Menu

Aaron Young

About

Aaron Young was born in 1972 in San Francisco. He attended San Francisco Art Institute in 2001 and then received an MFA from Yale University in 2004. The artist lives and works in New York City. His work has been exhibited internationally in many exhibitions including P.S. 1 Contemporary Art Center, Long Island City (2005), the Whitney Biennial, New York (2006), the Serpentine Gallery, London (2006) and the 2nd Moscow Biennale of Contemporary Art, (2007). He lives and works in New York City. Aaron Young's artworks rely on the aftereffects of dynamic, energetic, and sometimes even dangerous performances. He hires participants stereotyped as marginalized rebels, such as skateboarders and motorcycle riders, to perform various stunts in exhibition spaces on specially prepared platforms— such as the performance Arc Light for the exhibition, for what you are about to receive. Like Steven Parrino, Young uses destructive actions as generative force; the traces of his ephemeral acts are recorded as videos, drawings, sculptures, and photographs to constitute artistic artifacts.

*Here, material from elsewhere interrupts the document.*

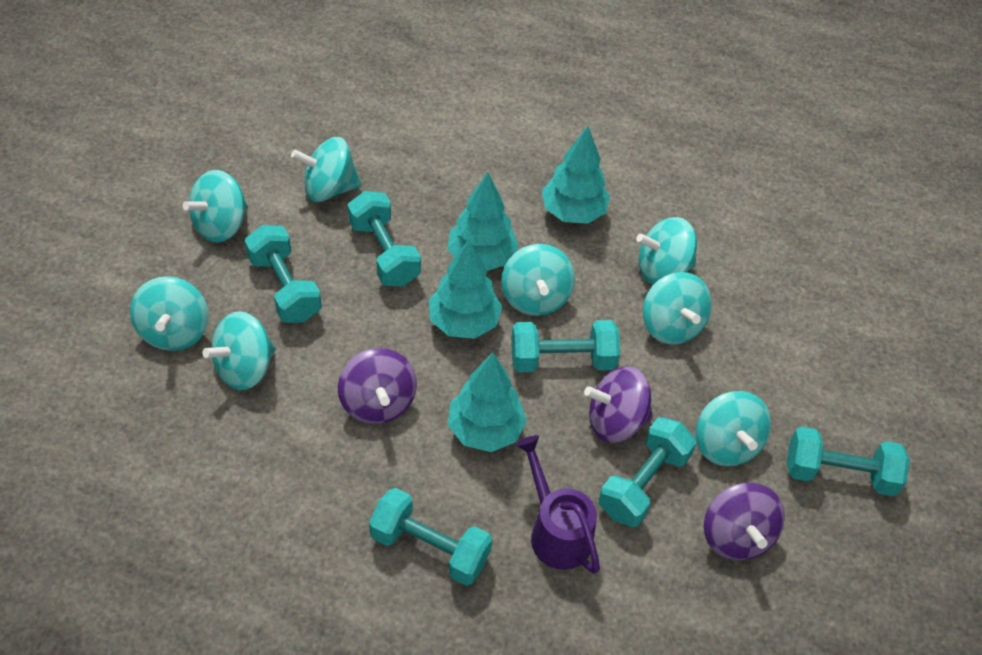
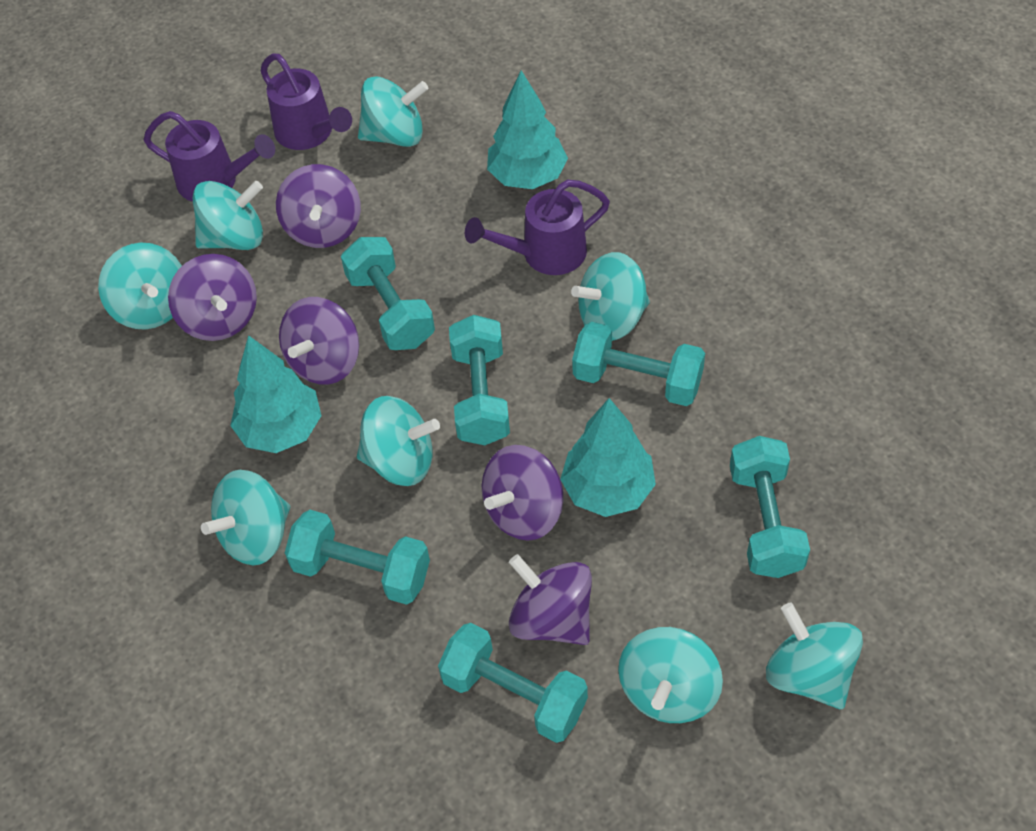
purple spinning top: 3 -> 5
purple watering can: 1 -> 3
turquoise tree: 4 -> 3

In Arc Light, Young takes Robert Rauschenberg's iconoclastic gesture, Automobile Tire Print (1951) as his starting point. But in the place of the older artist's single tire track, Young produces an opus of traces of the complex and intricate choreography performed by a team of riders. And thus an unexpected, updated, and expanded interpretation of Jackson Pollock's seminal "action paintings."